Dec 26-11

Past-E-Mail: Cam Notes - 2011: December: Dec 26-11
Checking the ice    ...scroll down to share comments
Photos by Steve Brimm
Shadows    ...scroll down to share comments
Photos by Steve Brimm
The crack    ...scroll down to share comments
Photos by Steve Brimm
Lake Fanny Hooe    ...scroll down to share comments
Photos by Steve Brimm


By
Mary Drew at Pasty Central (Mdrew) on Monday, December 26, 2011 - 07:53 am:

Steve Brimm and Amanda Wais headed out onto Lake Fanny Hooe, last week one day, to inspect the ice. Kind of looks like Amanda thought the ice might need a cleaning, but read on and you'll find out why she had a mop with her. Steve took the pictures and Amanda blogged about it, so let me turn the notes over to her, to tell about their adventure on ice.

There is a fine line between listening to what EVERYone else tells you and doing what you know you can do. Here is my example.

Tuesday was a beautifully sunny day. Sooo unseasonably gorgeous. Since it's natural for me to want to be in the most sun possible, my heart was steering me to Lake Fanny Hooe. I was out the day before, and I knew it was traversable. I wanted to go skating. "No." "Don't go out yet." "Don't do it by yourself."

Those were the comments from my townsfolk. I appreciate their concern. So instead, I found Steve Brimm to come out with me. We carried long poles (his was a garden hoe, mine was a mop) in case we did go through. He didn't have skates, so we slid around in out boots.

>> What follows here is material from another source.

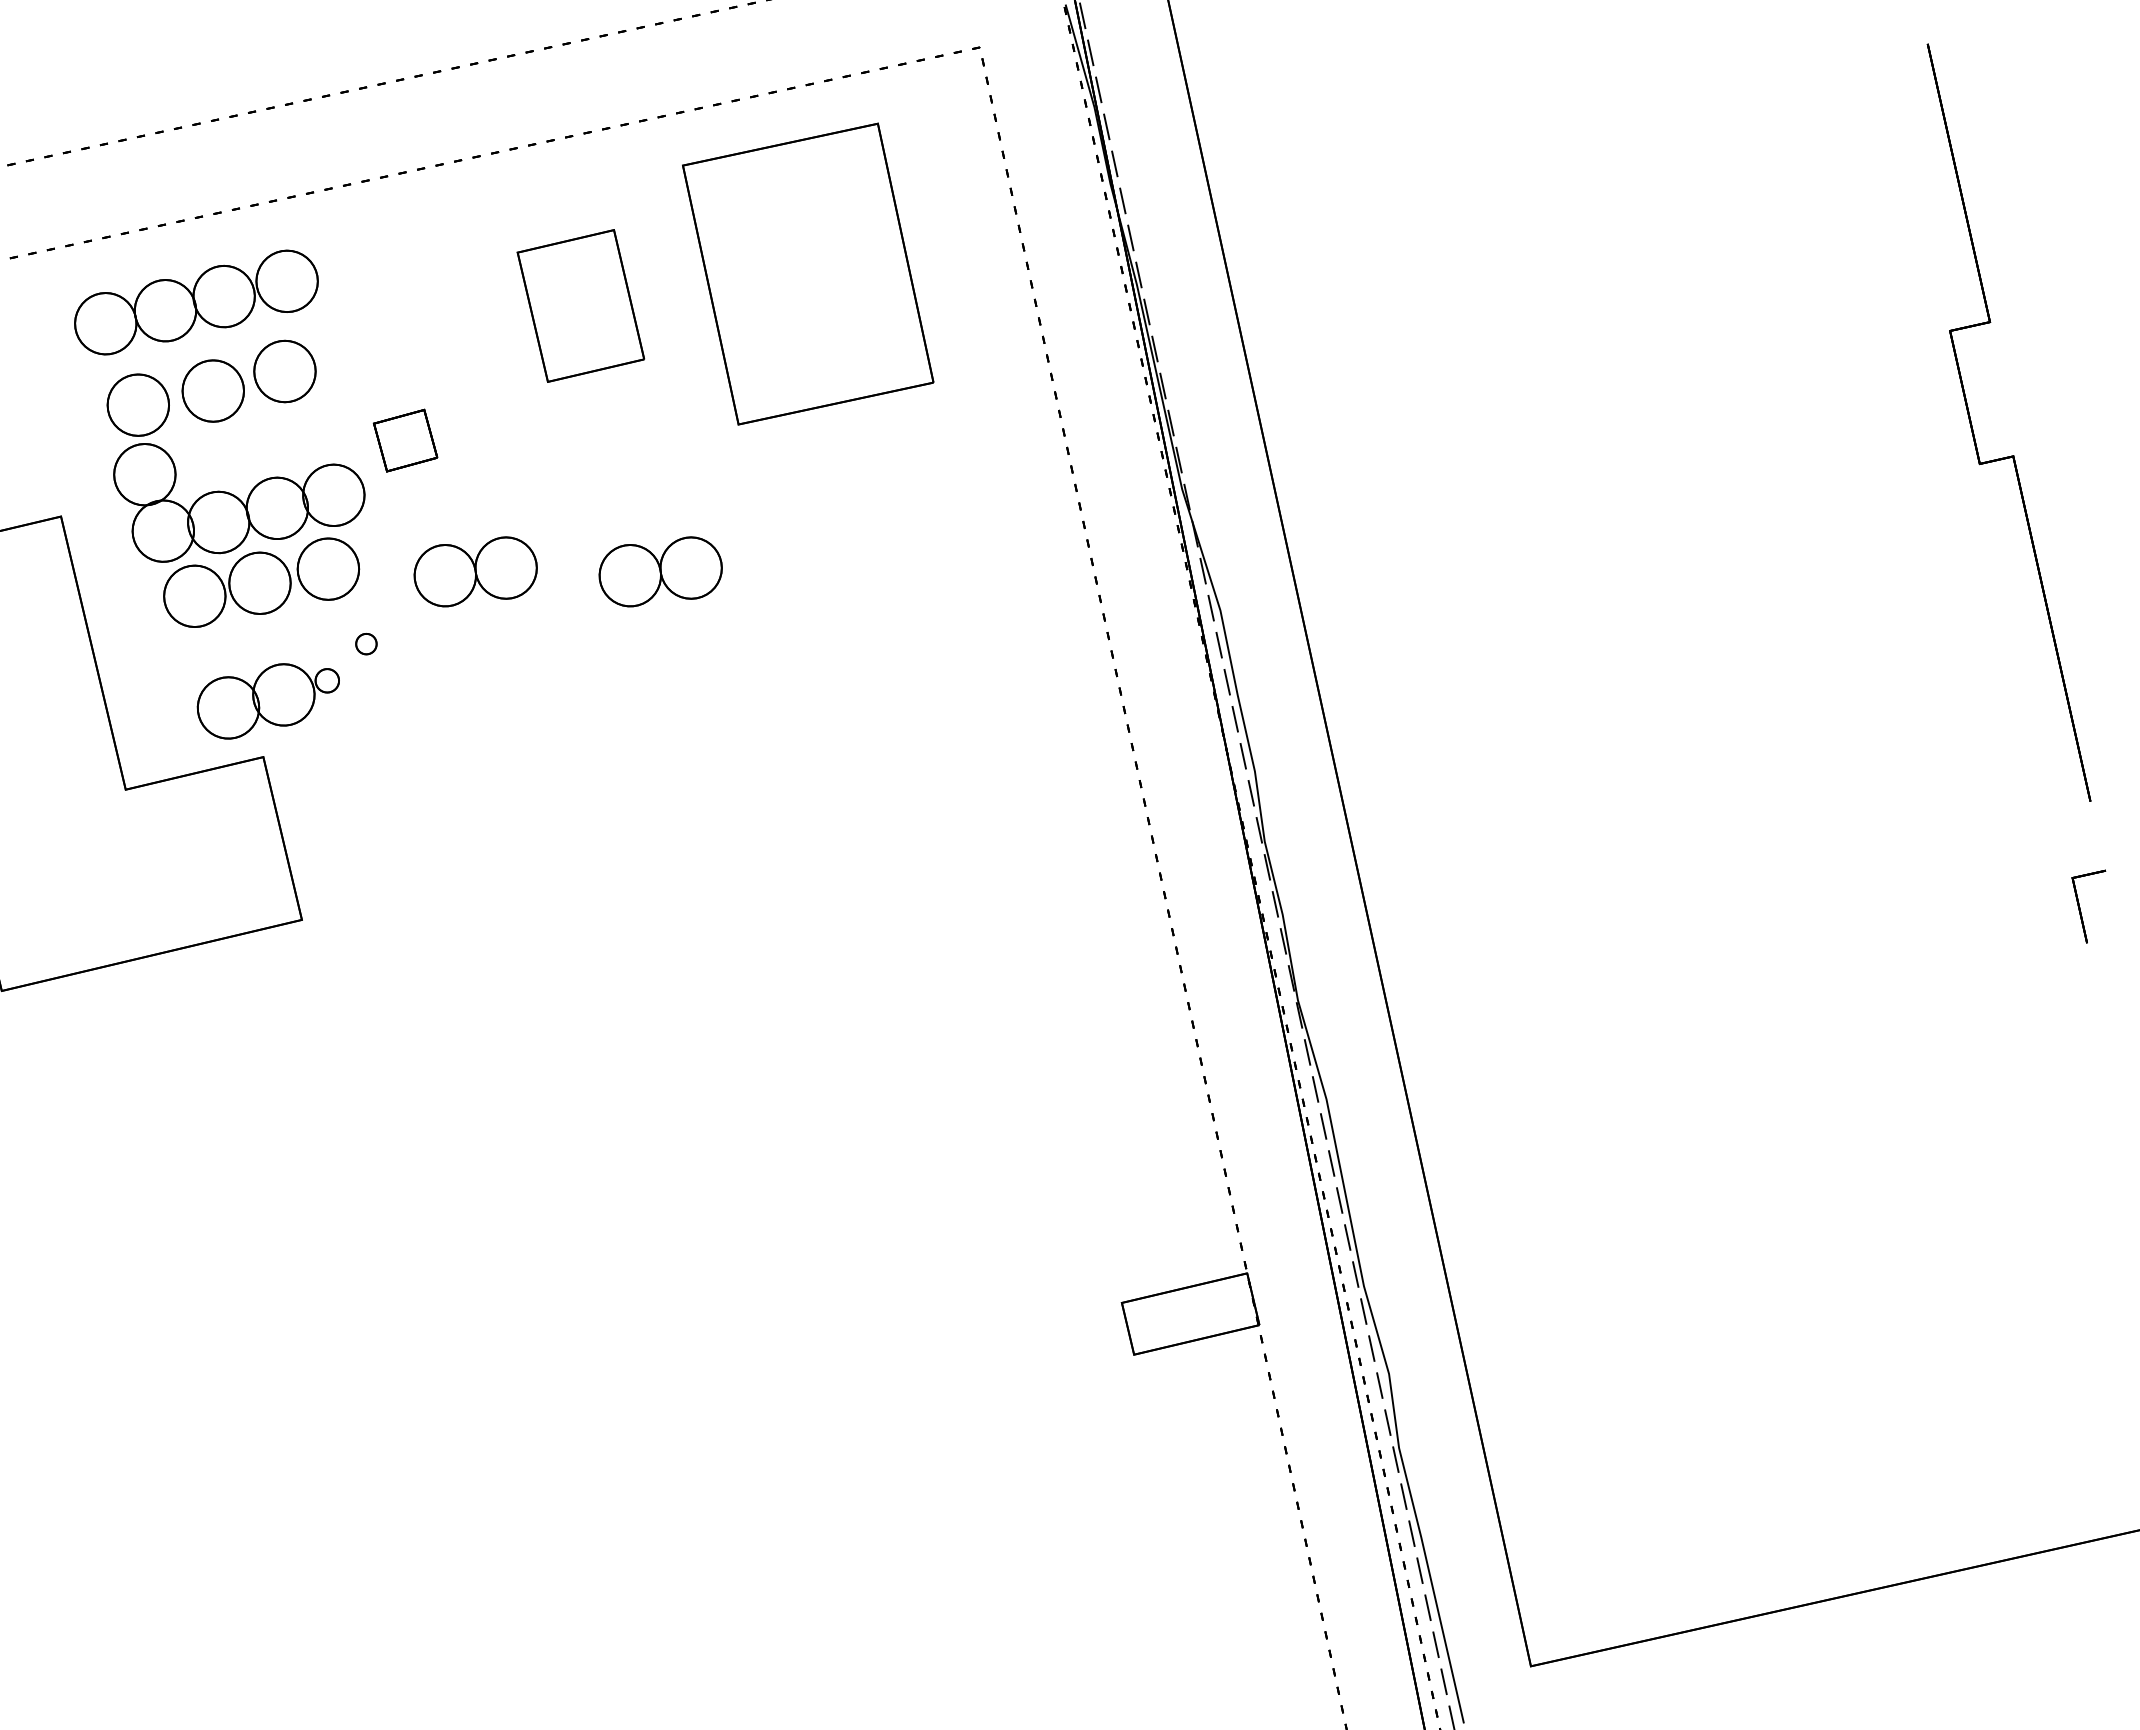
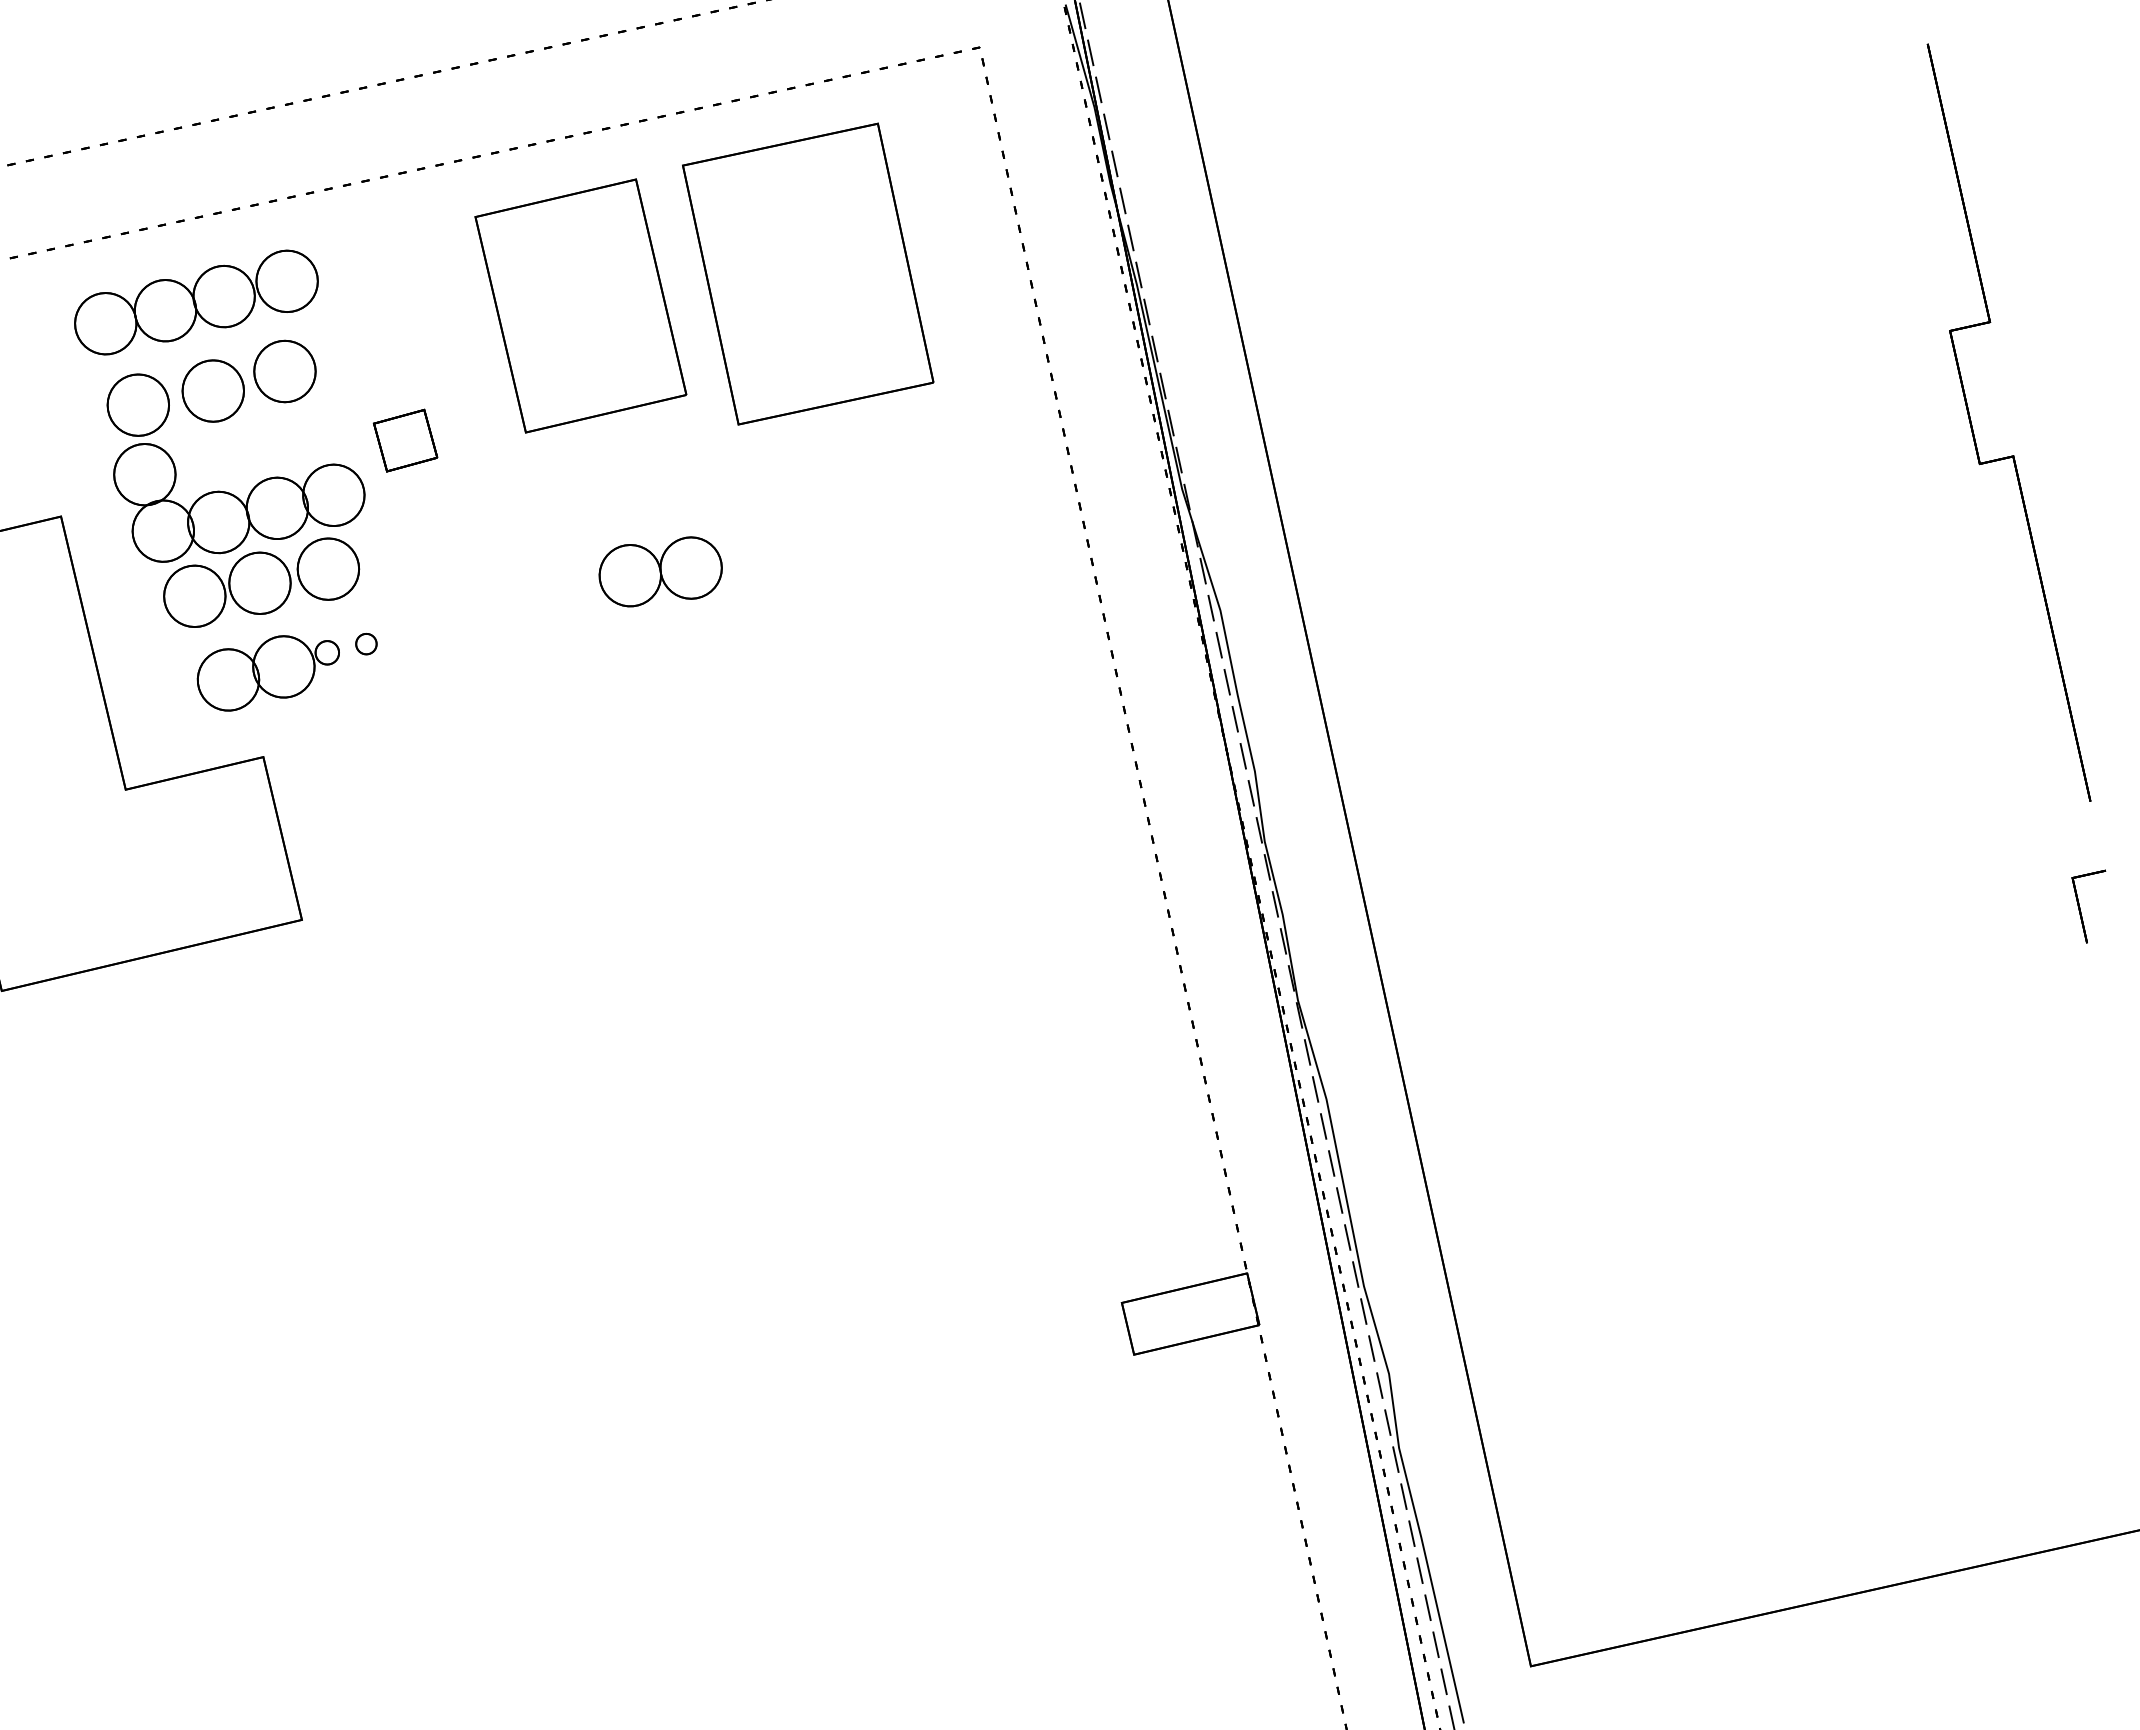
part at (580, 305) size: 130x154 px -> 214x256 px
part at (475, 571): present -> none
part at (267, 701) position: (267, 701) -> (267, 673)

Verdict: the ice is fine. It was at least three inches thick. I was going to skate on it the next day.
Amanda did skate on Lake Fanny Hooe the next day and enjoyed it immensely, but unfortunately we don't have photos of that to share with you all. In case you're wondering about the giant crack in the ice... Amanda and Steve said it runs from one shore, at the mouth of the Manganese Falls, to the north shore on the other side, but is quite solid. Could it be that it's caused from water movement at the mouth of the falls?

Sure looks like a splendid day they had as Lake Fanny Hooe's unofficial ice inspectors.
By
Deb S. (Usedtobeayooper) on Monday, December 26, 2011 - 08:12 am:

That ice really does look awesome to skate on!! Fun times, for sure!


By RD, Iowa (Rdiowa) on Monday, December 26, 2011 - 08:15 am:

That is one humungous crack! Wonder if its movement ever makes noise?


By Alex "UP-Goldwinger" (Alex) on Monday, December 26, 2011 - 08:16 am:

...looks clean too.


By jbuck (Jbuck) on Monday, December 26, 2011 - 08:48 am:

I wondered if she was doing a manual Zamboni process to get the ice ready for a game!

Interesting about the crack... and how the snow piled up right around it.


By Shirley Waggoner (Shirlohio) on Monday, December 26, 2011 - 09:49 am:

I can't skate and most importantly, I can't swim, and with that big crack showing, nobody has to worry about me beating a path to your domain UP there.:] Y'all just enjoy!


By mickill mouse (Ram4) on Monday, December 26, 2011 - 10:34 am:

Love the photo of the shadows of them and their dog.


By Sharon I. Smith (Sharons) on Monday, December 26, 2011 - 02:17 pm:

Amanda doesn't blog every day, but her posts are always fun to read if you want to know about doings in Copper Harbor.

http://www.daharbor.blogspot.com/


By Rowdy (Roudymi) on Monday, December 26, 2011 - 03:24 pm:

Ice as with everything else expands and contracts with changes in temperature. That's what causes those cracks. I've heard them being created on Keweenaw bay on sunny days. It sounds like a traveling continuous gun shot.


By Hollidays (Hollybranches) on Monday, December 26, 2011 - 04:16 pm:

Almost got up to 50 in Ontonagon today. Here's what ice-skating should look like today;

http://www.killsometime.com/videos/6832/Skating-On-Thin-Ice


By Dale Beitz (Dbeitz) on Tuesday, December 27, 2011 - 08:32 am:

As a teenager I used to go ice fishing on Saginaw Bay with my dad and granddad. There were always cracks in the ice like that, the locals usually called them "shoves" because the crack made a place for the pressure of the expanding ice to be released, and there was always a hump at the crack where the edges shoved against each other and slid upward slightly. It's that hump that catches the snow.